Insurers Caution Against Making Maryland Commissioner An Elected Office
ANNAPOLIS, MD – Maryland legislators asking to change the office of insurance commissioner from an appointed to an elected office should be careful what they ask for, according to the Property Casualty Insurers Association of America (PCI).
In a hearing today before the House Economic Matters Committee, legislators heard arguments from the insurance industry on several insurance-related bills. H.B. 701, sponsored by Rep. Herman L. Taylor would repeal the authority of the Governor to appoint the Maryland Insurance Commissioner after January 9, 2007; require the commissioner to be elected at a general election every four years beginning with the November general election in 2006; and establish a term of four years for the elected commissioner.

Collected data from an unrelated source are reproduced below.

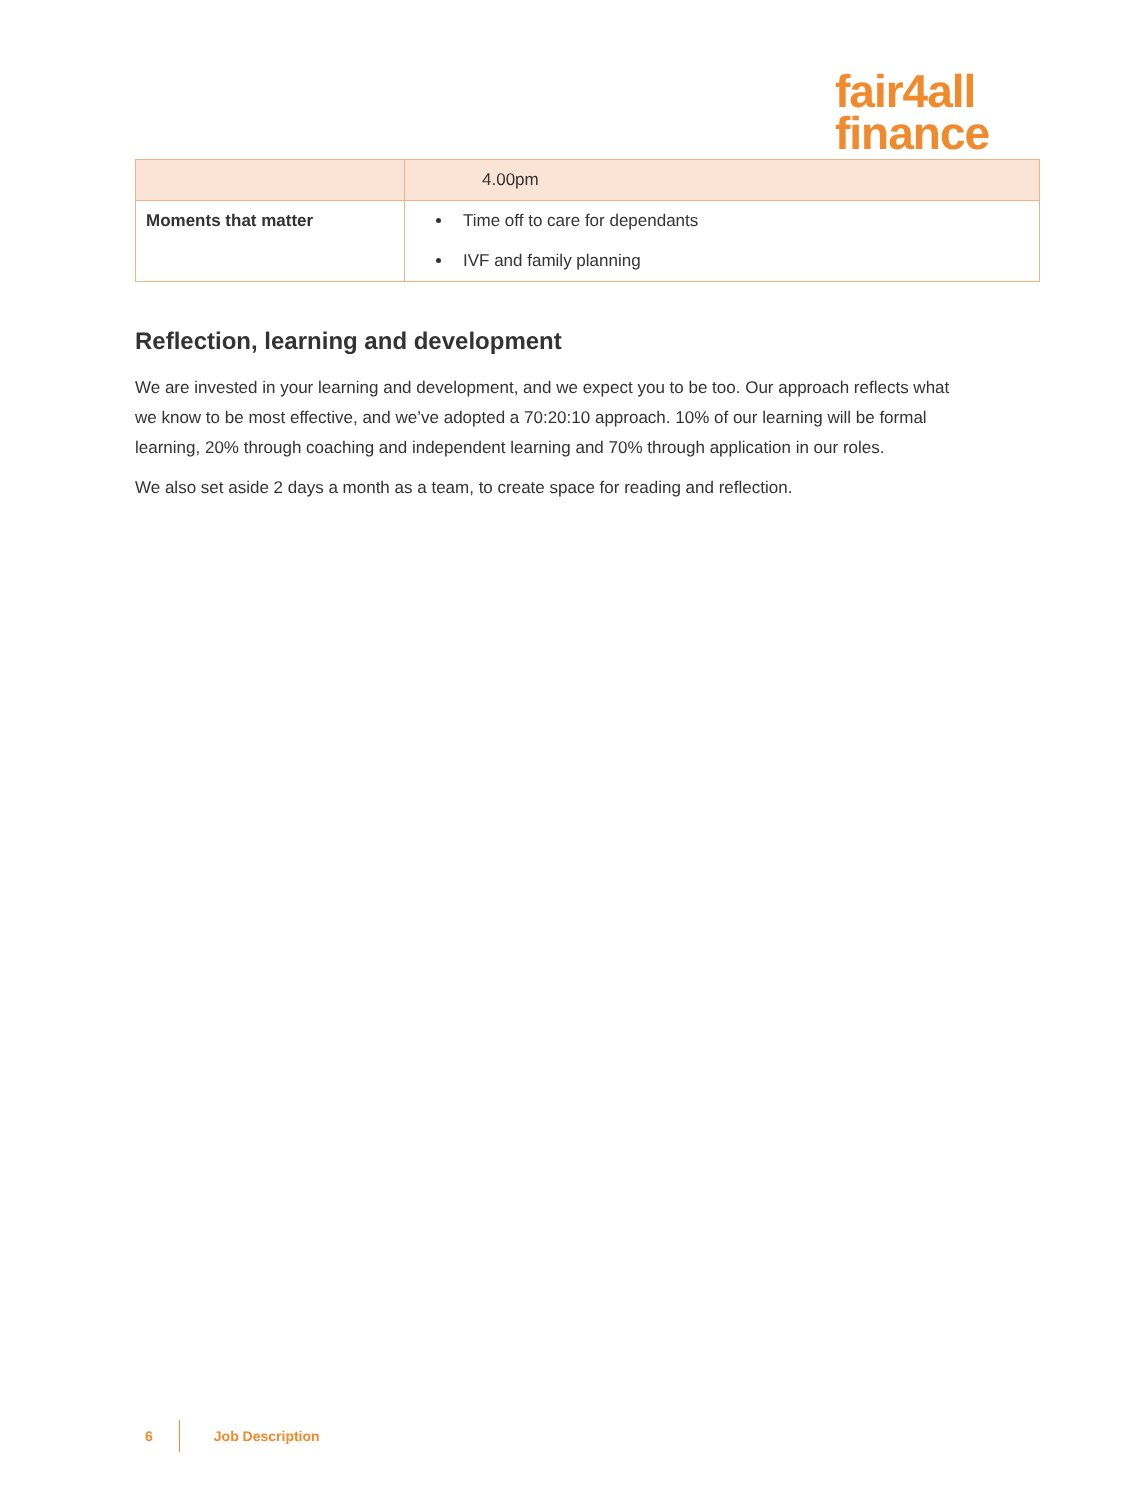fair4all
finance
| | 4.00pm |
| Moments that matter | Time off to care for dependants IVF and family planning |
Reflection, learning and development
We are invested in your learning and development, and we expect you to be too. Our approach reflects what we know to be most effective, and we’ve adopted a 70:20:10 approach. 10% of our learning will be formal learning, 20% through coaching and independent learning and 70% through application in our roles.
We also set aside 2 days a month as a team, to create space for reading and reflection.
6 Job Description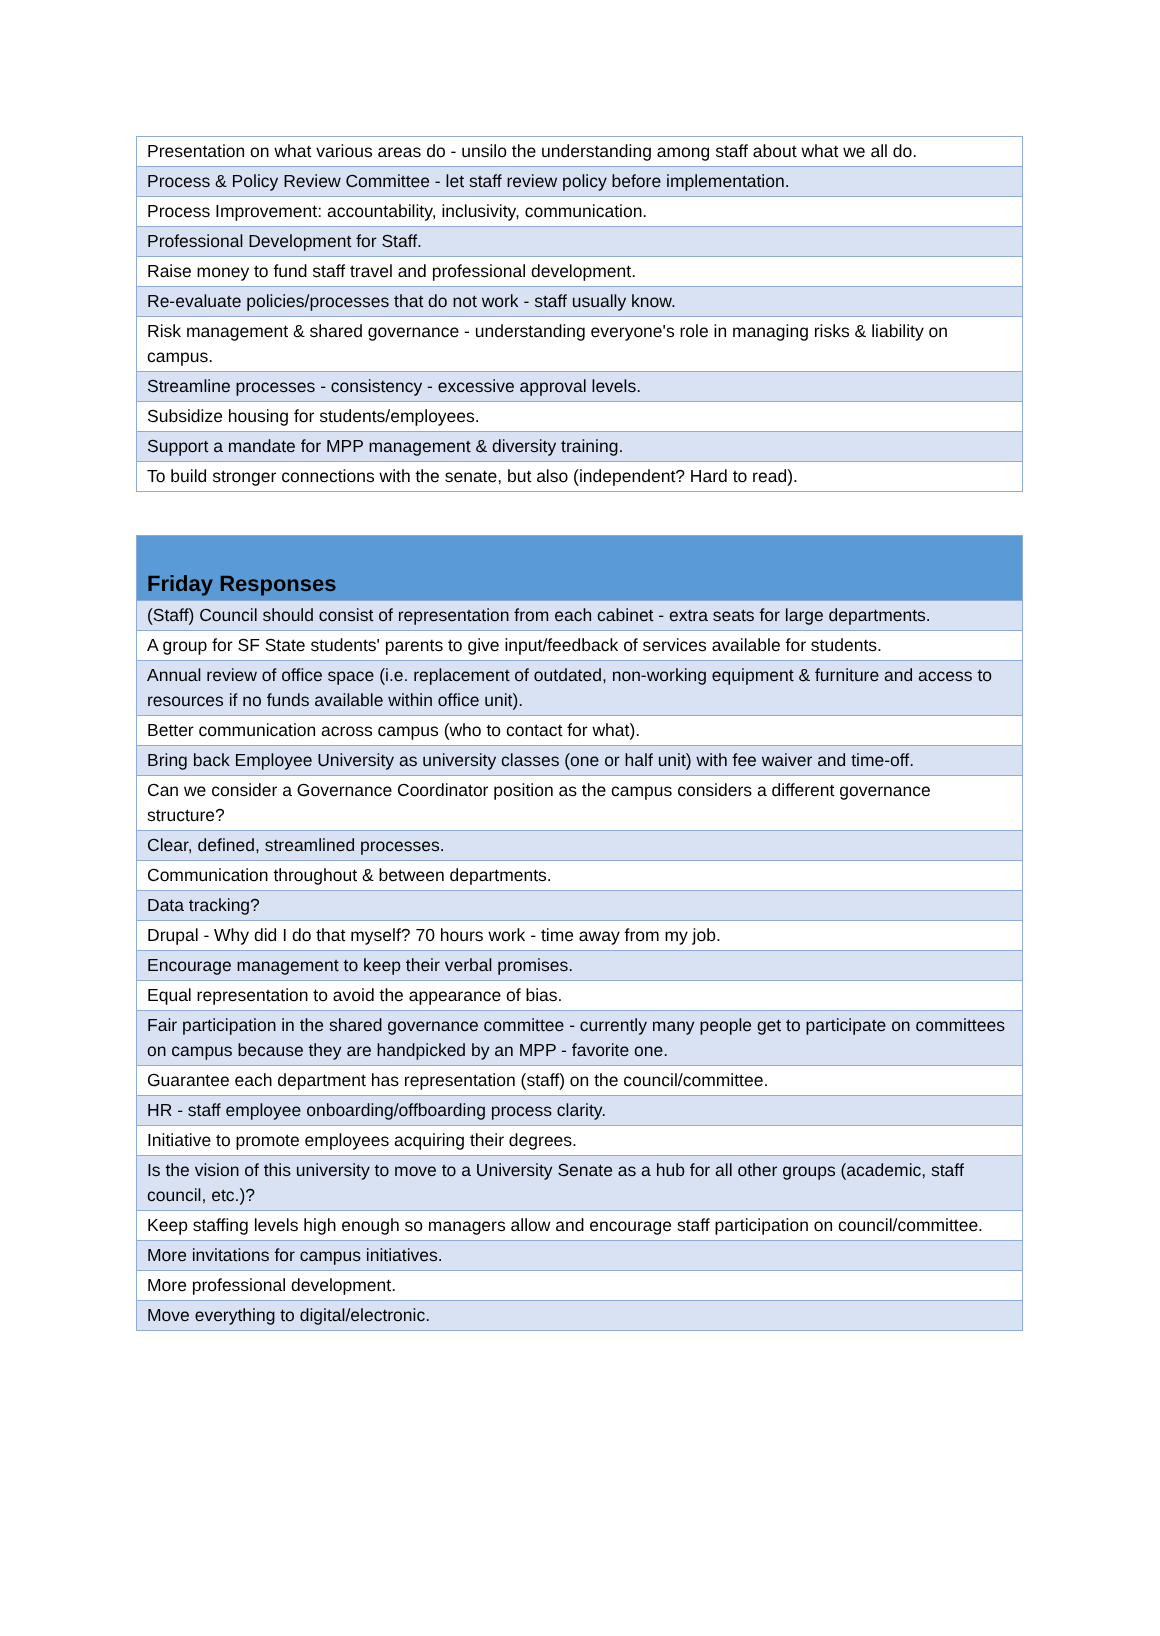| Presentation on what various areas do - unsilo the understanding among staff about what we all do. |
| Process & Policy Review Committee - let staff review policy before implementation. |
| Process Improvement: accountability, inclusivity, communication. |
| Professional Development for Staff. |
| Raise money to fund staff travel and professional development. |
| Re-evaluate policies/processes that do not work - staff usually know. |
| Risk management & shared governance - understanding everyone's role in managing risks & liability on campus. |
| Streamline processes - consistency - excessive approval levels. |
| Subsidize housing for students/employees. |
| Support a mandate for MPP management & diversity training. |
| To build stronger connections with the senate, but also (independent? Hard to read). |
| Friday Responses |
| --- |
| (Staff) Council should consist of representation from each cabinet - extra seats for large departments. |
| A group for SF State students' parents to give input/feedback of services available for students. |
| Annual review of office space (i.e. replacement of outdated, non-working equipment & furniture and access to resources if no funds available within office unit). |
| Better communication across campus (who to contact for what). |
| Bring back Employee University as university classes (one or half unit) with fee waiver and time-off. |
| Can we consider a Governance Coordinator position as the campus considers a different governance structure? |
| Clear, defined, streamlined processes. |
| Communication throughout & between departments. |
| Data tracking? |
| Drupal - Why did I do that myself? 70 hours work - time away from my job. |
| Encourage management to keep their verbal promises. |
| Equal representation to avoid the appearance of bias. |
| Fair participation in the shared governance committee - currently many people get to participate on committees on campus because they are handpicked by an MPP - favorite one. |
| Guarantee each department has representation (staff) on the council/committee. |
| HR - staff employee onboarding/offboarding process clarity. |
| Initiative to promote employees acquiring their degrees. |
| Is the vision of this university to move to a University Senate as a hub for all other groups (academic, staff council, etc.)? |
| Keep staffing levels high enough so managers allow and encourage staff participation on council/committee. |
| More invitations for campus initiatives. |
| More professional development. |
| Move everything to digital/electronic. |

Bob Enten, PCI's Maryland local counsel, argued against the bill, cautioning that by making the office an elected position, they would be denying future governors the right to appoint their own commissioner. Additionally, the state should not rely on calling for an elected regulator every time the Legislature disagrees with how a commissioner is doing his or her job, Enten added.
PCI is concerned that elected regulators could unnecessarily politicize agencies and issues. No other regulatory agency in Maryland or across the nation – banking, securities, utilities, or commerce – has an elected commissioner for good reason. The same sound public policy should apply to regulation of the insurance industry.
PCI is composed of more than 1,000 member companies, representing the broadest cross-section of insurers of any national trade association. PCI members write $173.6 billion in annual premium, 39.1 percent of the nation's property/casualty insurance. Member companies write 49.1 percent of the U.S. automobile insurance market, 37.8 percent of the homeowners market, 31.8 percent of the commercial property and liability market, and 38.5 percent of the private workers compensation market.